Among the entries below, take the line with "Travel Trailer/Recreational Vehicles: For" and the line with "Indication of any", and output them and every line between them exactly, with nothing else.

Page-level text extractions

════════

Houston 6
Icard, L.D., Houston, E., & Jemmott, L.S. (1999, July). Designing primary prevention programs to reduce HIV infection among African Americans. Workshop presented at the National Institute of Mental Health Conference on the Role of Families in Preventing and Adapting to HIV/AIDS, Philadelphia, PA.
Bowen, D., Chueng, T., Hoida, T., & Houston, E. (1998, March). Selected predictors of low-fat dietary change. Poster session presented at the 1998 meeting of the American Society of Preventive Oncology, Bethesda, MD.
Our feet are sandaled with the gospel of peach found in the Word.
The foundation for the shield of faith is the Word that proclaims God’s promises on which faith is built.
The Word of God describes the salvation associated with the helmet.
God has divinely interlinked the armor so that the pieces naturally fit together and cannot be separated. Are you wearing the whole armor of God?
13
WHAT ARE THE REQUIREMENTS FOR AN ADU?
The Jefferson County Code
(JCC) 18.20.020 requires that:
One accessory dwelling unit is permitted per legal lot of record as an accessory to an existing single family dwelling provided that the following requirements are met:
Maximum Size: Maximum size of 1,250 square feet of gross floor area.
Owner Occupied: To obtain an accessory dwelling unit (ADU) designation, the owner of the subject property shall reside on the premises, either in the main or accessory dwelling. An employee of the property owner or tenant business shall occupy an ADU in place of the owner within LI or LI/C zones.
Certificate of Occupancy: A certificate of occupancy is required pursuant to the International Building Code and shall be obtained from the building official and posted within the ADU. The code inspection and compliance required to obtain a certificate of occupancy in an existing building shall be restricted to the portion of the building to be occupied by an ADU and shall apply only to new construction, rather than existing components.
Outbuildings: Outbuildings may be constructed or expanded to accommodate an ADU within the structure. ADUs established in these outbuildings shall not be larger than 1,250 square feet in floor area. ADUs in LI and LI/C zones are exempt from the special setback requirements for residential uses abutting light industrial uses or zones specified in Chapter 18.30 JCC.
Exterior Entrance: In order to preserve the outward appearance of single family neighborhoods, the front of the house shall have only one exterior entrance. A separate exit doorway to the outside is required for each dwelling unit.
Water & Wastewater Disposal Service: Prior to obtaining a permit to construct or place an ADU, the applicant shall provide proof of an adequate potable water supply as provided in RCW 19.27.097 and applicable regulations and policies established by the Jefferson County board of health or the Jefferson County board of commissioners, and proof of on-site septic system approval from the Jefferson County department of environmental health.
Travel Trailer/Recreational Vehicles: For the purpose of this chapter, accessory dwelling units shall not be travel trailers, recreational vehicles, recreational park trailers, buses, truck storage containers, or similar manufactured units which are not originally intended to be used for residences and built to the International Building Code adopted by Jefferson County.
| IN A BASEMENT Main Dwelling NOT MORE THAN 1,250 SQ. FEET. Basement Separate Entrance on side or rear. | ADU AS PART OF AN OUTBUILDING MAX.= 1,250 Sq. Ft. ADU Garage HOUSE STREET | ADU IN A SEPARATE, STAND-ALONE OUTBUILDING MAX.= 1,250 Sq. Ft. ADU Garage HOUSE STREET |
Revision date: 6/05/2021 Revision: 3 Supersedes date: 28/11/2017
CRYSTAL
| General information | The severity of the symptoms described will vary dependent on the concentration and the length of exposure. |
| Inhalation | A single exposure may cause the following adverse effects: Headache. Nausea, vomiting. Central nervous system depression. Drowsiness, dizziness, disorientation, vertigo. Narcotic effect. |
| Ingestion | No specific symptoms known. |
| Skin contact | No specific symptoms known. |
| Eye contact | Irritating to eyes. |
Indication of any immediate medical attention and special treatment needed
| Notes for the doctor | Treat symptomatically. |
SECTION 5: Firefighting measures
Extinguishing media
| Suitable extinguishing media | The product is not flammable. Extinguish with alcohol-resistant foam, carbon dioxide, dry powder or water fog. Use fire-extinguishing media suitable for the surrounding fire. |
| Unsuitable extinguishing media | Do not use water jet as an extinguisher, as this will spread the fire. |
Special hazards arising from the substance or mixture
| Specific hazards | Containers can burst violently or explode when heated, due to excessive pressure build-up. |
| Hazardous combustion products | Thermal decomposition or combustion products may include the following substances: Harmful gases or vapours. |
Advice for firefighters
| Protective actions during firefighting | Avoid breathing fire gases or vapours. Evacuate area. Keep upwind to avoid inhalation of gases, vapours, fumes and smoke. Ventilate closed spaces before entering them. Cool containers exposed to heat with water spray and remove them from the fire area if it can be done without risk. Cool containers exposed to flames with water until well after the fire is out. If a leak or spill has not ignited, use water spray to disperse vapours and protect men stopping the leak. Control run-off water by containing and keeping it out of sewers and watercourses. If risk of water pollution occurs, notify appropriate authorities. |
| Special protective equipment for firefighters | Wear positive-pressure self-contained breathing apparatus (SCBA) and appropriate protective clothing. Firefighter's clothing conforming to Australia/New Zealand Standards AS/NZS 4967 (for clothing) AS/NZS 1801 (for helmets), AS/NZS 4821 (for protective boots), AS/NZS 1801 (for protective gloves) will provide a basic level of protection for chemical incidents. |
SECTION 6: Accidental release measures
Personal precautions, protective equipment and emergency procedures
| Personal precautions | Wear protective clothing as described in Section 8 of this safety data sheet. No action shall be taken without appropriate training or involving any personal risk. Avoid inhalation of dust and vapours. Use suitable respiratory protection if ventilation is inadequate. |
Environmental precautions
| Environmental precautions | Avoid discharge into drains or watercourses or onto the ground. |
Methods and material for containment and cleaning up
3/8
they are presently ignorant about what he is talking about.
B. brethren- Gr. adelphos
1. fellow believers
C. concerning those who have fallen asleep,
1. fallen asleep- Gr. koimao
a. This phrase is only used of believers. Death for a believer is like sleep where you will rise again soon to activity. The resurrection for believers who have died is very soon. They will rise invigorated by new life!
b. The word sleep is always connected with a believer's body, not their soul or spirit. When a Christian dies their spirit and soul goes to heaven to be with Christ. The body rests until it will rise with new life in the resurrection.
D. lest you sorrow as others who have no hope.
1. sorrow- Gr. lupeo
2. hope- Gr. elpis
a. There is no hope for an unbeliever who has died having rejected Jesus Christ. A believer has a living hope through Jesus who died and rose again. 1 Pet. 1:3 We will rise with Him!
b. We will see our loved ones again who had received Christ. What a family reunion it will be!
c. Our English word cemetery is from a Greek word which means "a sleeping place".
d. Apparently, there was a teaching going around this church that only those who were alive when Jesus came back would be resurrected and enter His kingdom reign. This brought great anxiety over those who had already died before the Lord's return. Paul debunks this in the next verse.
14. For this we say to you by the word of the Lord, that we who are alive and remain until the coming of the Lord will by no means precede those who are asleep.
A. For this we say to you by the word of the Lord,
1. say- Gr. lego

════════

ANSWER TO THIS TASK
Travel Trailer/Recreational Vehicles: For the purpose of this chapter, accessory dwelling units shall not be travel trailers, recreational vehicles, recreational park trailers, buses, truck storage containers, or similar manufactured units which are not originally intended to be used for residences and built to the International Building Code adopted by Jefferson County.
| IN A BASEMENT Main Dwelling NOT MORE THAN 1,250 SQ. FEET. Basement Separate Entrance on side or rear. | ADU AS PART OF AN OUTBUILDING MAX.= 1,250 Sq. Ft. ADU Garage HOUSE STREET | ADU IN A SEPARATE, STAND-ALONE OUTBUILDING MAX.= 1,250 Sq. Ft. ADU Garage HOUSE STREET |
Revision date: 6/05/2021 Revision: 3 Supersedes date: 28/11/2017
CRYSTAL
| General information | The severity of the symptoms described will vary dependent on the concentration and the length of exposure. |
| Inhalation | A single exposure may cause the following adverse effects: Headache. Nausea, vomiting. Central nervous system depression. Drowsiness, dizziness, disorientation, vertigo. Narcotic effect. |
| Ingestion | No specific symptoms known. |
| Skin contact | No specific symptoms known. |
| Eye contact | Irritating to eyes. |
Indication of any immediate medical attention and special treatment needed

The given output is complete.